Z liked our time in the mountains so much, she decided to sneak some Bug House gravel home with us in her “cooking” bag (see above). (Sidenote: the Bug House is the screened-in building everyone hangs out in. We each have our own sleeping cabins – with bathrooms! a luxury the Hardy Womenfolk insisted upon – but the sleeping cabins are tiny, so the Bug House is the area we can all visit without getting attacked by too many bugs. There was a skink friend, though.)
And the other thing…it never really sunk in, before, that after a vacation, you’ve got to clean your filthy clothes. With one or two people, this isn’t much. With three people, it can get a bit out of hand.
The beer bottle is propped up there so you can get an idea of the vastness of Mt. Laundry. Am I folding? No. The sheer vastness of the mountain discourages me from even attempting to scale it. Instead, I think I will go in my bedroom and cry.
Good news: Z’s exhausted, and my parents are here to help distract her & tire her out. Bad news: I’m exhausted, so less likely to make the most of my sanity-time.
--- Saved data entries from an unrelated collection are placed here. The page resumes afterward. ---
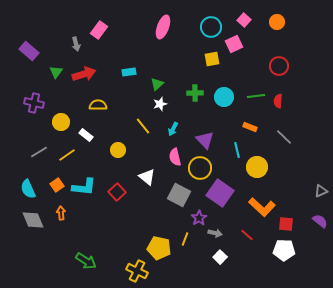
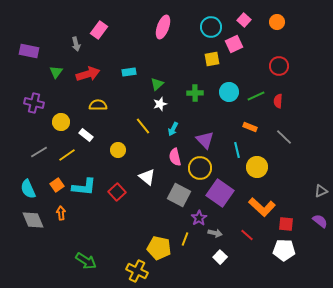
purple rectangle at (29, 51): rotated 30 degrees counterclockwise
red arrow at (84, 74): moved 4 px right
green line at (256, 96): rotated 18 degrees counterclockwise
cyan circle at (224, 97): moved 5 px right, 5 px up
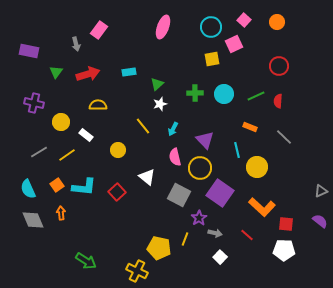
cyan circle at (229, 92): moved 5 px left, 2 px down
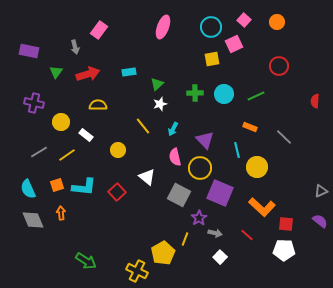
gray arrow at (76, 44): moved 1 px left, 3 px down
red semicircle at (278, 101): moved 37 px right
orange square at (57, 185): rotated 16 degrees clockwise
purple square at (220, 193): rotated 12 degrees counterclockwise
yellow pentagon at (159, 248): moved 4 px right, 5 px down; rotated 30 degrees clockwise
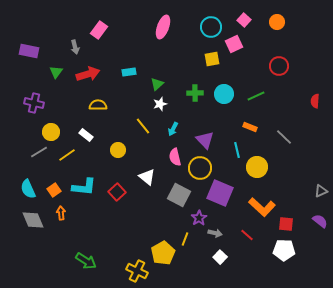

The Best News: It was an awesome weekend. Not only did Husband and I go on some hikes together, but I had plenty of visiting time with both sets of our parents, and I had plenty of writing time – even created a rough outline for the sequel to le manuscript. And Z got to do all the things almost-three-year-olds should get to do in the wilderness…go for walks with grandparents, read stories, eat huge breakfasts, search for the skink, watch Mommy have a panic attack over the Giant Red Spider of Doom, then watch her do it over again over the Giant Red Spider of Doom’s Clone BFF.
I have a lot to say about the Giant Red Spider of Doom, but I’ll save it for a day when I don’t have Mt. Laundry staring at me with its x-ray laser vision from the other room.
And the best thing for kids to do in the woods: play in the dirt with sticks and rocks.